#### Instructions to follow:
Exactly as written, print the lines from the top of the listing through the line containing "Polsek Sungai Sembilan"; include no pictures.

#### Material supplied:
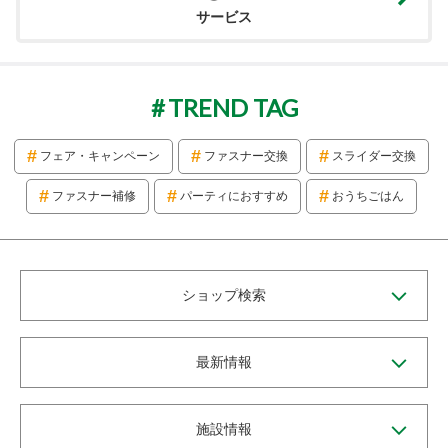
サービス
TREND TAG
フェア・キャンペーン
ファスナー交換
スライダー交換
ファスナー補修
パーティにおすすめ
おうちごはん
ショップ検索
最新情報
施設情報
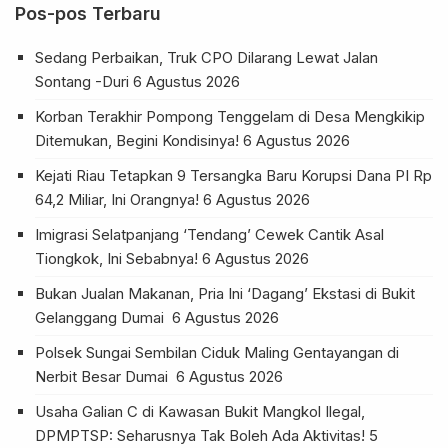
Pos-pos Terbaru
Sedang Perbaikan, Truk CPO Dilarang Lewat Jalan
Sontang -Duri
6 Agustus 2026
Korban Terakhir Pompong Tenggelam di Desa Mengkikip
Ditemukan, Begini Kondisinya!
6 Agustus 2026
Kejati Riau Tetapkan 9 Tersangka Baru Korupsi Dana PI Rp
64,2 Miliar, Ini Orangnya!
6 Agustus 2026
Imigrasi Selatpanjang ‘Tendang’ Cewek Cantik Asal
Tiongkok, Ini Sebabnya!
6 Agustus 2026
Bukan Jualan Makanan, Pria Ini ‘Dagang’ Ekstasi di Bukit
Gelanggang Dumai
6 Agustus 2026
Polsek Sungai Sembilan Ciduk Maling Gentayangan di
Nerbit Besar Dumai
6 Agustus 2026
Usaha Galian C di Kawasan Bukit Mangkol Ilegal,
DPMPTSP: Seharusnya Tak Boleh Ada Aktivitas!
5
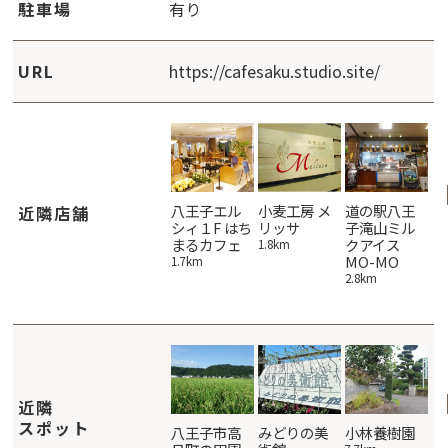
駐車場
有り
URL
https://cafesaku.studio.site/
けいの家 八
生粉打ちそ
八王子エル
小麦工房 メ
道の駅八王
道
近隣店舗
王子みなみ
ば処 さんじ
シィ１F はち
リッサ
子滝山ミル
子
野店
庵
まるカフェ
クアイス
会
1.8km
MO-MO
き
4.6km
4.7km
1.7km
2.8km
2.
近隣
スポット
おおばキャ
小平天然温
八王子市高
みどりの美
小林養樹園
五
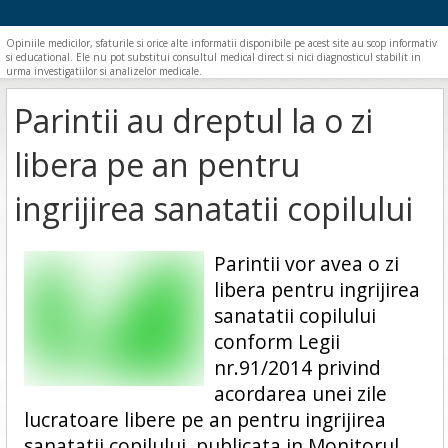
Opiniile medicilor, sfaturile si orice alte informatii disponibile pe acest site au scop informativ
si educational. Ele nu pot substitui consultul medical direct si nici diagnosticul stabilit in
urma investigatiilor si analizelor medicale.
Parintii au dreptul la o zi
libera pe an pentru
ingrijirea sanatatii copilului
Parintii vor avea o zi
libera pentru ingrijirea
sanatatii copilului
conform Legii
nr.91/2014 privind
acordarea unei zile
lucratoare libere pe an pentru ingrijirea
sanatatii copilului, publicata in Monitorul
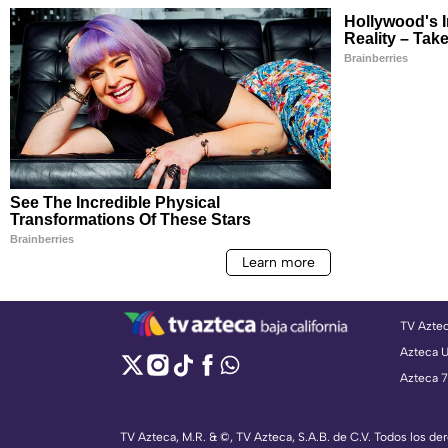
TV Azte
Azteca 
Azteca 7
TV Azteca, M.R. & ©, TV Azteca, S.A.B. de C.V. Todos los d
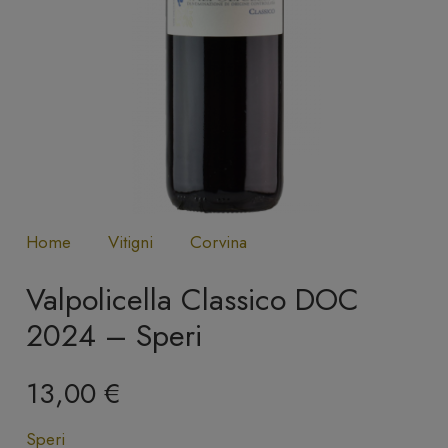
Home
Vitigni
Corvina
Valpolicella Classico DOC
2024 – Speri
13,00
€
Speri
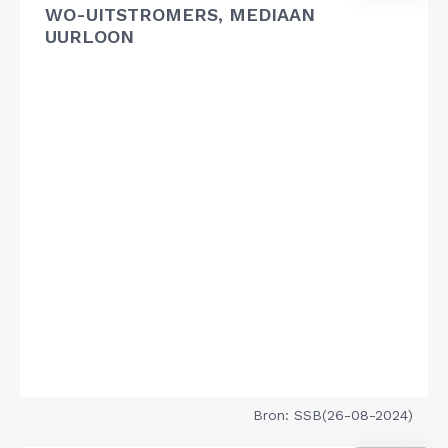
WO-UITSTROMERS, MEDIAAN
UURLOON
Bron: SSB(26-08-2024)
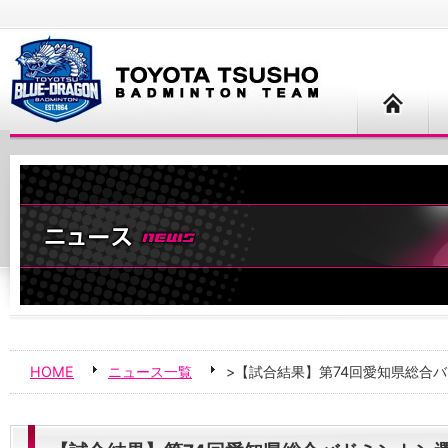
HOME
ニュース一覧
>【試合結果】第74回愛知県総合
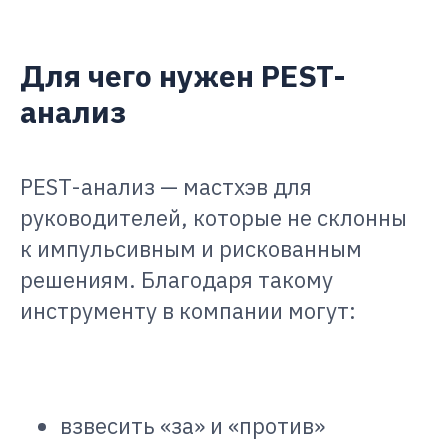
Для чего нужен PEST-
анализ
PEST-анализ — мастхэв для
руководителей, которые не склонны
к импульсивным и рискованным
решениям. Благодаря такому
инструменту в компании могут:
взвесить «за» и «против»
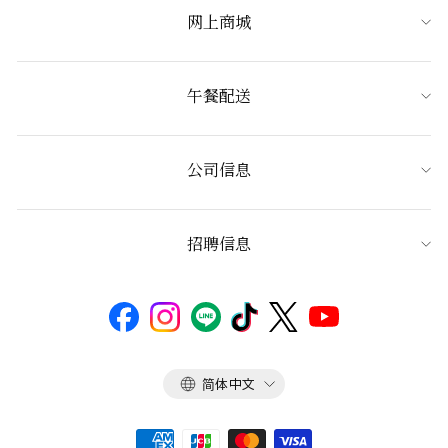
网上商城
午餐配送
公司信息
招聘信息
语
简体中文
言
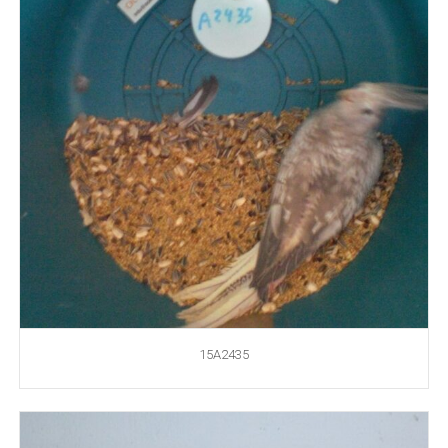
15A2435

#### Answer to this task:
サービス
TREND TAG
フェア・キャンペーン
ファスナー交換
スライダー交換
ファスナー補修
パーティにおすすめ
おうちごはん
ショップ検索
最新情報
施設情報
Pos-pos Terbaru
Sedang Perbaikan, Truk CPO Dilarang Lewat Jalan
Sontang -Duri
6 Agustus 2026
Korban Terakhir Pompong Tenggelam di Desa Mengkikip
Ditemukan, Begini Kondisinya!
6 Agustus 2026
Kejati Riau Tetapkan 9 Tersangka Baru Korupsi Dana PI Rp
64,2 Miliar, Ini Orangnya!
6 Agustus 2026
Imigrasi Selatpanjang ‘Tendang’ Cewek Cantik Asal
Tiongkok, Ini Sebabnya!
6 Agustus 2026
Bukan Jualan Makanan, Pria Ini ‘Dagang’ Ekstasi di Bukit
Gelanggang Dumai
6 Agustus 2026
Polsek Sungai Sembilan Ciduk Maling Gentayangan di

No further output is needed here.